The media feels guilty about the Great Recession and they want to make up for it
What Trump, unwittingly, might be picking up on is the national media’s guilt about failures to detect the warning signs of the 2008 crash and to prepare the public for what was coming. Reporters are already primed to focus on negative news, particularly economic news, but there is more vigilance after the soul searching that followed the last economic crisis.
It is a fact of the historical record that watchdogs in the media did not fully comprehend the degree of economic vulnerability during the mid-aughts, failing to appreciate how toxic the combination of the subprime mortgage crisis and the housing bubble would be. Dean Starkman, a former Los Angeles Times business reporter, wrote a whole book in 2014 about how the financial press failed to anticipate how vulnerable the economy was in the mid-2000s.
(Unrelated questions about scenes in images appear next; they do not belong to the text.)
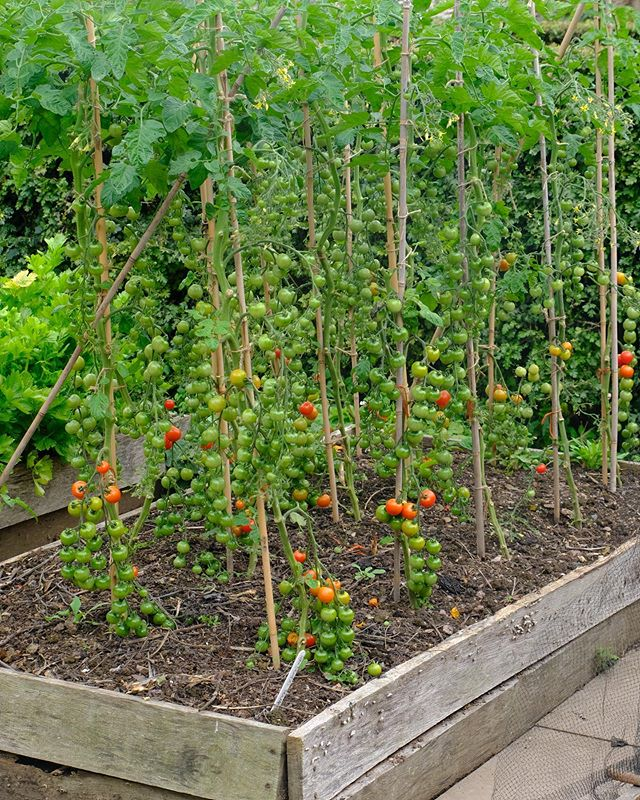
Where is `wooden boards`? The height and width of the screenshot is (800, 640). wooden boards is located at coordinates (413, 696), (427, 752), (187, 765), (102, 786), (52, 544), (51, 476).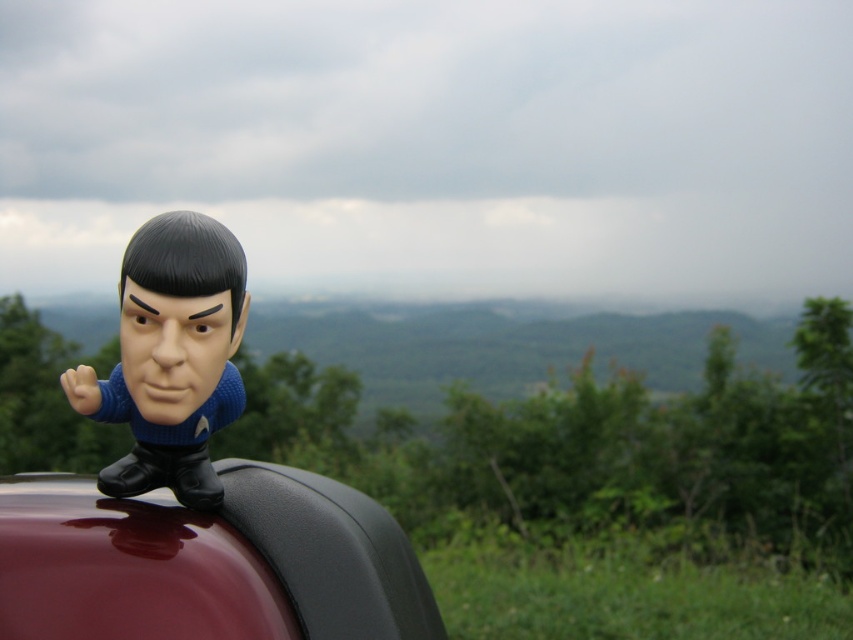
Question: Which of the following is the farthest from the observer?

Choices:
 (A) glossy black car at upper center
 (B) matte black bobblehead at upper left

Answer: (A)

Question: Considering the relative positions of glossy black car at upper center and matte black bobblehead at upper left in the image provided, where is glossy black car at upper center located with respect to matte black bobblehead at upper left?

Choices:
 (A) above
 (B) below

Answer: (B)

Question: Which point is closer to the camera?

Choices:
 (A) (175, 312)
 (B) (39, 557)

Answer: (A)

Question: Does glossy black car at upper center appear on the right side of matte black bobblehead at upper left?

Choices:
 (A) no
 (B) yes

Answer: (A)

Question: Is glossy black car at upper center to the left of matte black bobblehead at upper left from the viewer's perspective?

Choices:
 (A) yes
 (B) no

Answer: (A)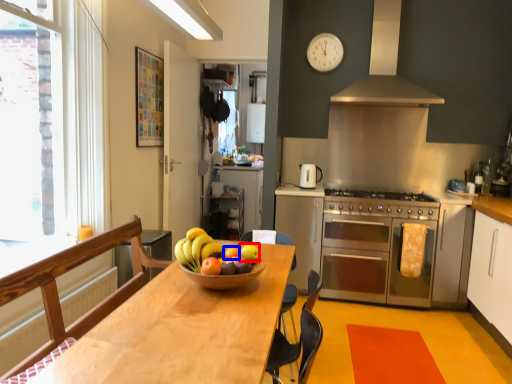
Question: Which point is closer to the camera, apple (highlighted by a red box) or orange (highlighted by a blue box)?

Choices:
 (A) apple
 (B) orange

Answer: (A)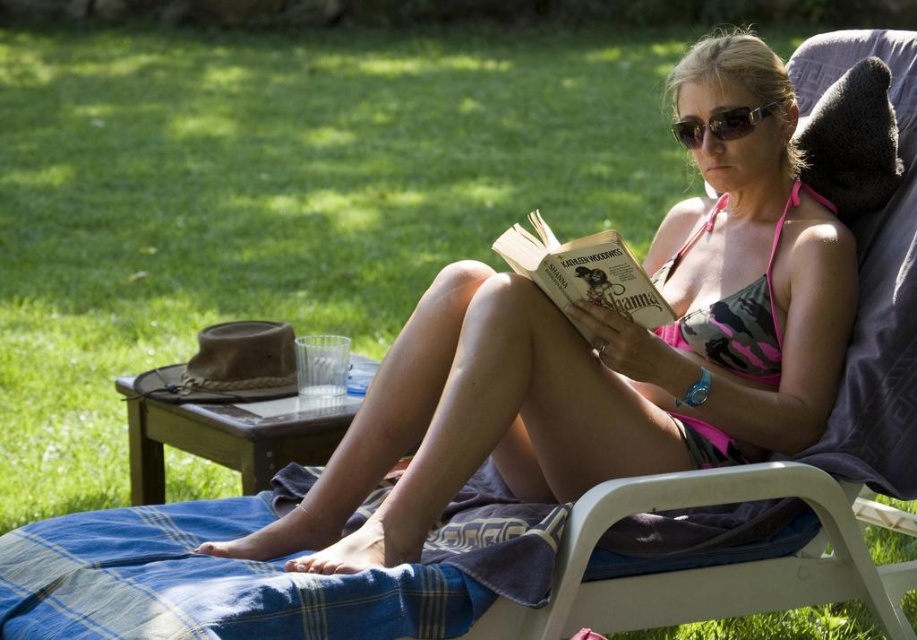
Question: Which point is farther to the camera?

Choices:
 (A) (373, 497)
 (B) (634, 294)
 (C) (757, 124)
 (D) (717, 436)

Answer: (A)

Question: Considering the relative positions of hardcover book at center and black plastic sunglasses at center in the image provided, where is hardcover book at center located with respect to black plastic sunglasses at center?

Choices:
 (A) below
 (B) above

Answer: (A)

Question: Is blue plaid blanket at lower center above hardcover book at center?

Choices:
 (A) no
 (B) yes

Answer: (A)

Question: Which of the following is the closest to the observer?

Choices:
 (A) blue plaid blanket at lower center
 (B) pink camouflage bikini at center
 (C) black plastic sunglasses at center

Answer: (A)

Question: Is hardcover book at center positioned behind black plastic sunglasses at center?

Choices:
 (A) yes
 (B) no

Answer: (B)

Question: Which object is the closest to the black plastic sunglasses at center?

Choices:
 (A) hardcover book at center
 (B) pink camouflage bikini at center

Answer: (A)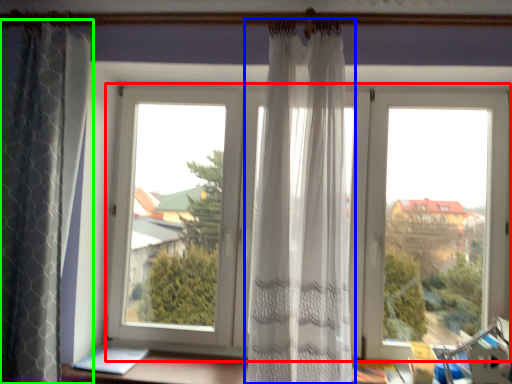
Question: Which is nearer to the window (highlighted by a red box)? curtain (highlighted by a blue box) or curtain (highlighted by a green box).

Choices:
 (A) curtain
 (B) curtain

Answer: (A)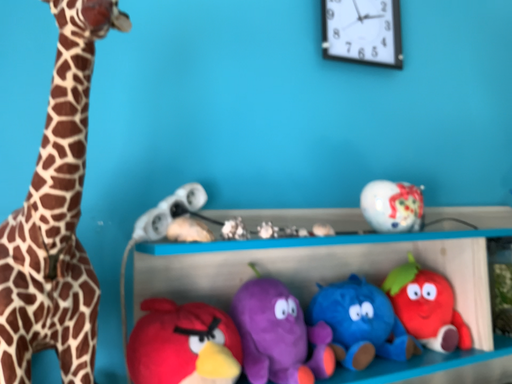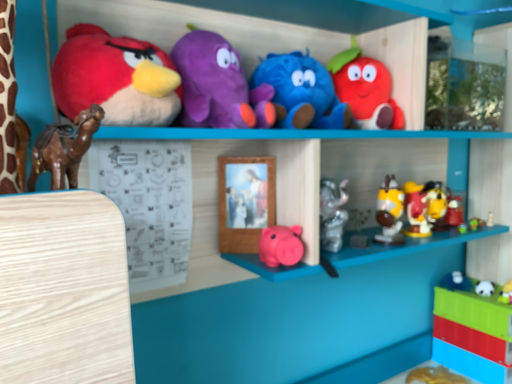
Question: Which way did the camera rotate in the video?

Choices:
 (A) rotated left
 (B) rotated right

Answer: (B)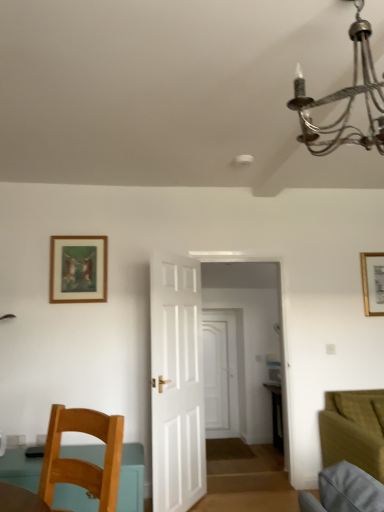
Question: Would you say velvet olive green couch at lower right is inside or outside wooden framed artwork at upper left, which ranks as the first picture frame in front-to-back order?

Choices:
 (A) outside
 (B) inside

Answer: (A)

Question: Looking at their shapes, would you say velvet olive green couch at lower right is wider or thinner than wooden framed artwork at upper left, which ranks as the second picture frame in right-to-left order?

Choices:
 (A) thin
 (B) wide

Answer: (B)

Question: Which object is positioned closest to the wooden framed artwork at upper left, which ranks as the second picture frame in right-to-left order?

Choices:
 (A) silver wire chandelier at upper right
 (B) teal matte table at lower left
 (C) white matte door at center, placed as the 1th door when sorted from right to left
 (D) velvet olive green couch at lower right
 (E) white wooden door at center, the 2th door from the back

Answer: (E)

Question: Which of these objects is positioned farthest from the velvet olive green couch at lower right?

Choices:
 (A) white matte door at center, placed as the 1th door when sorted from right to left
 (B) teal matte table at lower left
 (C) silver wire chandelier at upper right
 (D) wooden framed artwork at upper left, which ranks as the second picture frame in right-to-left order
 (E) wooden chair at lower left

Answer: (A)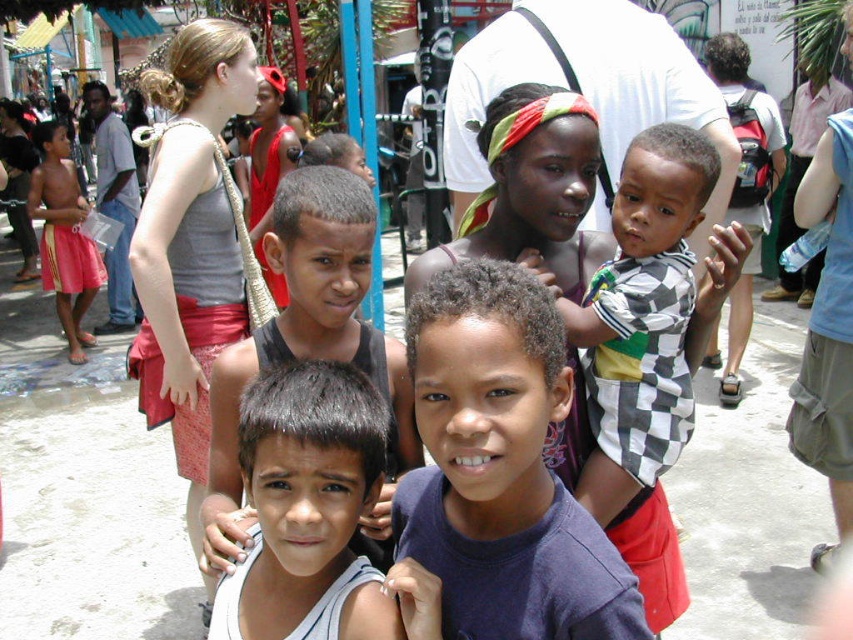
Does purple cotton shirt at center have a lesser height compared to dark brown hair at center?

Yes.

Looking at this image, is purple cotton shirt at center to the left of dark brown hair at center from the viewer's perspective?

In fact, purple cotton shirt at center is to the right of dark brown hair at center.

Does point (399, 513) come closer to viewer compared to point (337, 211)?

Yes, it is in front of point (337, 211).

You are a GUI agent. You are given a task and a screenshot of the screen. Output one action in this format:
    pyautogui.click(x=<x>, y=<y>)
    Task: Click on the purple cotton shirt at center
    
    Given the screenshot: What is the action you would take?
    pyautogui.click(x=502, y=468)

Can you confirm if checkered fabric shirt at center is wider than white cotton tank top at center?

Yes, checkered fabric shirt at center is wider than white cotton tank top at center.

Between checkered fabric shirt at center and white cotton tank top at center, which one has less height?

white cotton tank top at center is shorter.

Is point (621, 236) closer to viewer compared to point (277, 420)?

No, (621, 236) is further to viewer.

Find the location of a particular element. This screenshot has width=853, height=640. checkered fabric shirt at center is located at coordinates (647, 316).

Who is shorter, white cotton tank top at center or dark brown hair at center?

white cotton tank top at center is shorter.

Which of these two, white cotton tank top at center or dark brown hair at center, stands taller?

Standing taller between the two is dark brown hair at center.

Who is more distant from viewer, (347, 493) or (350, 208)?

Point (350, 208)

In order to click on white cotton tank top at center in this screenshot , I will do `click(305, 486)`.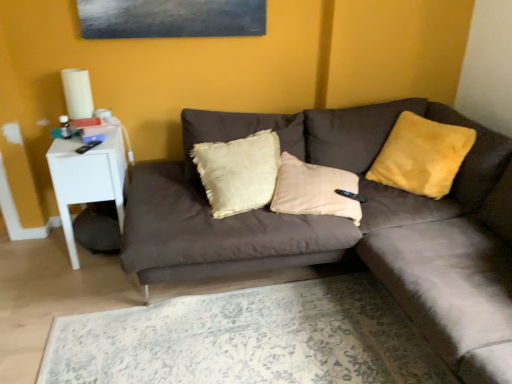
Locate an element on the screen. The width and height of the screenshot is (512, 384). blank area to the left of white glossy side table at left is located at coordinates (32, 254).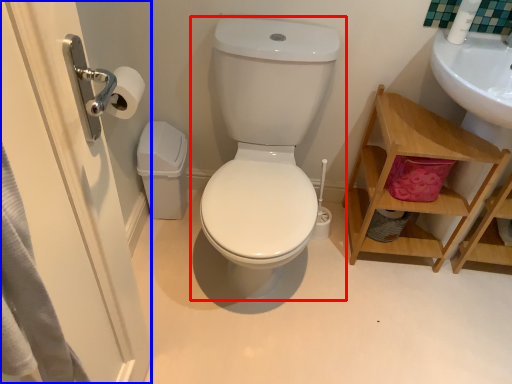
Question: Which point is closer to the camera, toilet (highlighted by a red box) or screen door (highlighted by a blue box)?

Choices:
 (A) toilet
 (B) screen door

Answer: (B)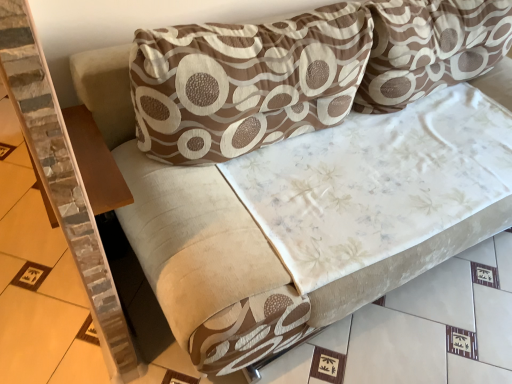
Question: Is brown printed cushion at upper center, arranged as the 2th pillow when viewed from the right, to the left or to the right of brown wood table at left in the image?

Choices:
 (A) right
 (B) left

Answer: (A)

Question: From the image's perspective, is brown printed cushion at upper center, positioned as the 1th pillow in left-to-right order, above or below brown wood table at left?

Choices:
 (A) above
 (B) below

Answer: (A)

Question: Which object is the closest to the brown printed fabric pillow at upper center, the first pillow viewed from the right?

Choices:
 (A) brown printed cushion at upper center, positioned as the 1th pillow in left-to-right order
 (B) brown wood table at left

Answer: (A)

Question: Which object is the farthest from the brown printed cushion at upper center, positioned as the 1th pillow in left-to-right order?

Choices:
 (A) brown printed fabric pillow at upper center, positioned as the second pillow in left-to-right order
 (B) brown wood table at left

Answer: (B)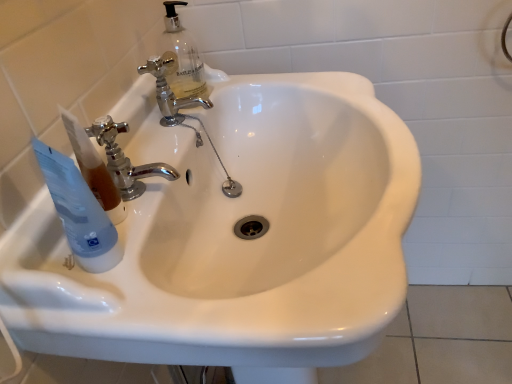
Question: Can you confirm if white glossy sink at center is bigger than chrome metallic faucet at upper left, the second tap positioned from the top?

Choices:
 (A) yes
 (B) no

Answer: (A)

Question: Considering the relative positions of white glossy sink at center and chrome metallic faucet at upper left, arranged as the second tap when viewed from the back, in the image provided, is white glossy sink at center to the right of chrome metallic faucet at upper left, arranged as the second tap when viewed from the back, from the viewer's perspective?

Choices:
 (A) yes
 (B) no

Answer: (A)

Question: Can we say white glossy sink at center lies outside chrome metallic faucet at upper left, arranged as the second tap when viewed from the back?

Choices:
 (A) yes
 (B) no

Answer: (A)

Question: Does white glossy sink at center lie in front of chrome metallic faucet at upper left, which is the 1th tap from bottom to top?

Choices:
 (A) yes
 (B) no

Answer: (A)

Question: Is chrome metallic faucet at upper left, arranged as the second tap when viewed from the back, at the back of white glossy sink at center?

Choices:
 (A) no
 (B) yes

Answer: (A)

Question: Is white glossy sink at center positioned far away from chrome metallic faucet at upper left, arranged as the second tap when viewed from the back?

Choices:
 (A) no
 (B) yes

Answer: (A)

Question: Are transparent plastic tube at left and chrome metallic faucet at upper left, arranged as the 1th tap when viewed from the front, making contact?

Choices:
 (A) yes
 (B) no

Answer: (B)

Question: Considering the relative positions of transparent plastic tube at left and chrome metallic faucet at upper left, the second tap positioned from the top, in the image provided, is transparent plastic tube at left to the right of chrome metallic faucet at upper left, the second tap positioned from the top, from the viewer's perspective?

Choices:
 (A) no
 (B) yes

Answer: (A)

Question: Considering the relative positions of transparent plastic tube at left and chrome metallic faucet at upper left, which is the 1th tap from bottom to top, in the image provided, is transparent plastic tube at left to the left of chrome metallic faucet at upper left, which is the 1th tap from bottom to top, from the viewer's perspective?

Choices:
 (A) yes
 (B) no

Answer: (A)

Question: Can you confirm if transparent plastic tube at left is shorter than chrome metallic faucet at upper left, arranged as the 1th tap when viewed from the front?

Choices:
 (A) yes
 (B) no

Answer: (B)

Question: Would you say transparent plastic tube at left contains chrome metallic faucet at upper left, which is the 1th tap from bottom to top?

Choices:
 (A) yes
 (B) no

Answer: (B)

Question: Does transparent plastic tube at left have a smaller size compared to chrome metallic faucet at upper left, which is the 1th tap from bottom to top?

Choices:
 (A) yes
 (B) no

Answer: (B)

Question: Can you confirm if chrome metallic faucet at center, the 2th tap from the front, is positioned to the right of white glossy sink at center?

Choices:
 (A) no
 (B) yes

Answer: (A)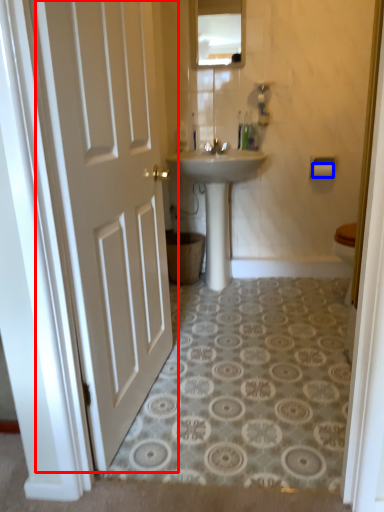
Question: Which point is further to the camera, door (highlighted by a red box) or toilet paper (highlighted by a blue box)?

Choices:
 (A) door
 (B) toilet paper

Answer: (B)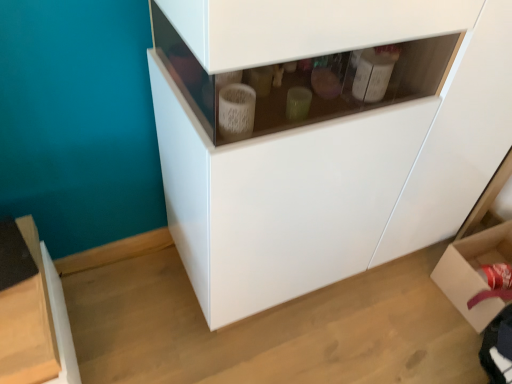
Question: Can you confirm if white glossy cabinet at center is taller than cardboard box at lower right?

Choices:
 (A) no
 (B) yes

Answer: (B)

Question: Is white glossy cabinet at center placed right next to cardboard box at lower right?

Choices:
 (A) yes
 (B) no

Answer: (B)

Question: Would you say white glossy cabinet at center contains cardboard box at lower right?

Choices:
 (A) no
 (B) yes

Answer: (A)

Question: Are white glossy cabinet at center and cardboard box at lower right far apart?

Choices:
 (A) no
 (B) yes

Answer: (A)

Question: From the image's perspective, is white glossy cabinet at center under cardboard box at lower right?

Choices:
 (A) yes
 (B) no

Answer: (B)

Question: Can you confirm if white glossy cabinet at center is wider than cardboard box at lower right?

Choices:
 (A) no
 (B) yes

Answer: (B)

Question: Is cardboard box at lower right not close to white glossy cabinet at center?

Choices:
 (A) yes
 (B) no

Answer: (B)

Question: Could you tell me if cardboard box at lower right is facing white glossy cabinet at center?

Choices:
 (A) no
 (B) yes

Answer: (A)

Question: Is cardboard box at lower right closer to camera compared to white glossy cabinet at center?

Choices:
 (A) yes
 (B) no

Answer: (B)

Question: From the image's perspective, would you say cardboard box at lower right is positioned over white glossy cabinet at center?

Choices:
 (A) no
 (B) yes

Answer: (A)

Question: Does cardboard box at lower right appear on the right side of white glossy cabinet at center?

Choices:
 (A) yes
 (B) no

Answer: (A)

Question: Can you confirm if cardboard box at lower right is taller than white glossy cabinet at center?

Choices:
 (A) no
 (B) yes

Answer: (A)

Question: From the image's perspective, is cardboard box at lower right located above or below white glossy cabinet at center?

Choices:
 (A) above
 (B) below

Answer: (B)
As former Barrons.com editor Howard Gold wrote in the Columbia Journalism Review last year:
And yet journalism did fail: It failed to alert its readers to the coming disaster, to appreciate the complicity of the Wall Street banks, and to understand the inability or unwillingness of regulators to grasp the problem. That business journalists are still defending their role in a meltdown that happened ten years ago speaks to how deep the criticism cut and how raw the debate still is. I was editor of Barrons.com before the crisis and didn’t see it coming, either.
The recent red flags (the inverted yield curve especially) have given the media a chance to right those wrongs. The result is the news coverage speculating about a recession that has been upsetting Trump. While it is true the media tends to pay more attention to the news when the economic forecast is grim, the available research indicates this is because they are picking up on real signals from consumers, rather than creating a panic out of thin air. The media can harden and deepen fears about an economic downturn, but it doesn’t seem to actually produce them.
In other words, Trump should worry not because of bad news coverage but because there are real reasons to fear a recession is coming. Blame the economy, not the messenger.